Test script included. Remove the (extra) leading underslash on the function name if you intend to place it in production.
Thanks
#include <File.au3> $timer = TimerInit() ;$Lines = _FileCountLines(@ScriptDir & "\DataFile3.txt") $timer = TimerDiff($timer) / 1000 $timer2 = TimerInit() $Lines2 = __FileCountLines(@ScriptDir & "\DataFile3.txt") $timer2 = TimerDiff($timer2) / 1000 ;MsgBox(0,"", $Lines & " lines" & @CRLF & $timer & " seconds" & @CRLF & $Lines2 & " lines" & @CRLF & $timer2 & " seconds" ) Func __FileCountLines($sFilePath) Local $hFile = FileOpen($sFilePath, $FO_READ) If $hFile = -1 Then Return SetError(1, 0, 0) Local $sFileContent = StringStripWS(FileRead($hFile), 2) FileClose($hFile) StringRegExpReplace($sFileContent, "\n", "") ; terminated with linefeed terminated If Not @extended Then StringRegExpReplace($sFileContent, "\r", "") ; terminated with carriage return If Not @extended Then If StringLen($sFileContent) Then Return 1 ; single-line file Else Return SetError(2, 0, 0) ; empty file EndIf EndIf Return @extended EndFunc ;==>_FileCountLines
Attachments (0)
Change History (7)
comment:2 by , on Jan 29, 2012 at 8:06:23 PM
Poop on me! I tested without all the frills in the production version (edits, error handling, etc). When I added all the fluff after testing, I should have re-tested. The SRER version of this does not require the StringStripWS call, in fact it cuases the function to report 1 less line than exist in the file. The StringStripSW() sneeds to be removed.

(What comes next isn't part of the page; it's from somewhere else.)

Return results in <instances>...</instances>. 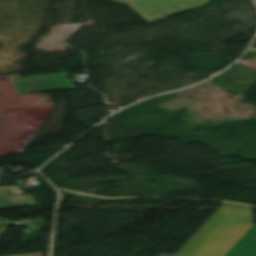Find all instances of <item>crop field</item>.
Returning <instances> with one entry per match:
<instances>
[{"label": "crop field", "mask_w": 256, "mask_h": 256, "mask_svg": "<svg viewBox=\"0 0 256 256\" xmlns=\"http://www.w3.org/2000/svg\"><path fill=\"white\" fill-rule=\"evenodd\" d=\"M249 206L223 203L176 256H222L253 225Z\"/></svg>", "instance_id": "crop-field-1"}, {"label": "crop field", "mask_w": 256, "mask_h": 256, "mask_svg": "<svg viewBox=\"0 0 256 256\" xmlns=\"http://www.w3.org/2000/svg\"><path fill=\"white\" fill-rule=\"evenodd\" d=\"M128 5L149 22L199 7L210 0H107Z\"/></svg>", "instance_id": "crop-field-2"}, {"label": "crop field", "mask_w": 256, "mask_h": 256, "mask_svg": "<svg viewBox=\"0 0 256 256\" xmlns=\"http://www.w3.org/2000/svg\"><path fill=\"white\" fill-rule=\"evenodd\" d=\"M18 94L72 89L68 73L20 78L18 74L9 75Z\"/></svg>", "instance_id": "crop-field-3"}, {"label": "crop field", "mask_w": 256, "mask_h": 256, "mask_svg": "<svg viewBox=\"0 0 256 256\" xmlns=\"http://www.w3.org/2000/svg\"><path fill=\"white\" fill-rule=\"evenodd\" d=\"M33 204L31 195L20 196L19 192H13L12 186L0 188V210Z\"/></svg>", "instance_id": "crop-field-4"}, {"label": "crop field", "mask_w": 256, "mask_h": 256, "mask_svg": "<svg viewBox=\"0 0 256 256\" xmlns=\"http://www.w3.org/2000/svg\"><path fill=\"white\" fill-rule=\"evenodd\" d=\"M226 256H256V225L245 234Z\"/></svg>", "instance_id": "crop-field-5"}, {"label": "crop field", "mask_w": 256, "mask_h": 256, "mask_svg": "<svg viewBox=\"0 0 256 256\" xmlns=\"http://www.w3.org/2000/svg\"><path fill=\"white\" fill-rule=\"evenodd\" d=\"M27 224L28 228L24 232V243L39 239L42 229L45 228L42 219L29 221Z\"/></svg>", "instance_id": "crop-field-6"}, {"label": "crop field", "mask_w": 256, "mask_h": 256, "mask_svg": "<svg viewBox=\"0 0 256 256\" xmlns=\"http://www.w3.org/2000/svg\"><path fill=\"white\" fill-rule=\"evenodd\" d=\"M9 220H6V219H0V238L8 224Z\"/></svg>", "instance_id": "crop-field-7"}, {"label": "crop field", "mask_w": 256, "mask_h": 256, "mask_svg": "<svg viewBox=\"0 0 256 256\" xmlns=\"http://www.w3.org/2000/svg\"><path fill=\"white\" fill-rule=\"evenodd\" d=\"M17 256H42V254L37 253V254H27V255H17Z\"/></svg>", "instance_id": "crop-field-8"}, {"label": "crop field", "mask_w": 256, "mask_h": 256, "mask_svg": "<svg viewBox=\"0 0 256 256\" xmlns=\"http://www.w3.org/2000/svg\"><path fill=\"white\" fill-rule=\"evenodd\" d=\"M2 175H3V168H0V182H1V179H2Z\"/></svg>", "instance_id": "crop-field-9"}, {"label": "crop field", "mask_w": 256, "mask_h": 256, "mask_svg": "<svg viewBox=\"0 0 256 256\" xmlns=\"http://www.w3.org/2000/svg\"><path fill=\"white\" fill-rule=\"evenodd\" d=\"M163 256H171V255L164 254Z\"/></svg>", "instance_id": "crop-field-10"}]
</instances>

This SRER version also does not suffer from the problem reported in tracker #1831.
It correctly reads beyond a line containing a NUL, and processes the test file from that ticket correctly.
comment:3 by , on Jan 29, 2012 at 8:50:51 PM
I guess this could have been a "Bug" rather than "Feature request".
Further testing shows the existing function rarely reports the same number of lines as a file opened any editor (Notepad, SciTE, etc) as it strips all trailing whitespace.
An extra test is required to properly handle EOF.
This is my final, fully-tested (really!) version...
Func _FileCountLines($sFilePath) Local $hFile = FileOpen($sFilePath, $FO_READ) If $hFile = -1 Then Return SetError(1, 0, 0) Local $sFileContent = FileRead($hFile), $aTerminators[2] = ["\n", "\r"] ; linefeed, carriage return FileClose($hFile) For $x = 0 to 1 StringRegExpReplace($sFileContent, $aTerminators[$x], $aTerminators[$x]) If @extended Then Local $count = @extended If StringRight($sFileContent, 1) <> $aTerminators[$x] Then $count += 1 ExitLoop EndIf Next If Not $count Then If StringLen($sFileContent) Then $count = 1 ; single-line file Else Return SetError(2, 0, 0) ; 0-byte file EndIf EndIf Return $count EndFunc ;==>_FileCountLines
comment:5 by , on Jan 31, 2012 at 6:53:31 AM
I would like to point out jchd had a modified proposal Spiff59's that removes all memory limitations here:
http://www.autoitscript.com/forum/topic/137024-modified-filecountlines/page__view__findpost__p__958820
comment:6 by , on Jun 3, 2012 at 3:58:32 PM
| Component: | AutoIt → Standard UDFs |
|---|
comment:7 by , on Sep 4, 2012 at 8:18:03 AM
| Milestone: | → 3.3.9.5 |
|---|---|
| Owner: | set to |
| Resolution: | → Completed |
| Status: | new → closed |
Changed by revision [7226] in version: 3.3.9.5

Do fix the "terminated with linefeed terminated" comment ;) I decided it sounded better to have "terminated" as the first word on the 2 comments, but failed to delete the trailing instance of the word from the end of the linefeed comment. Thanks.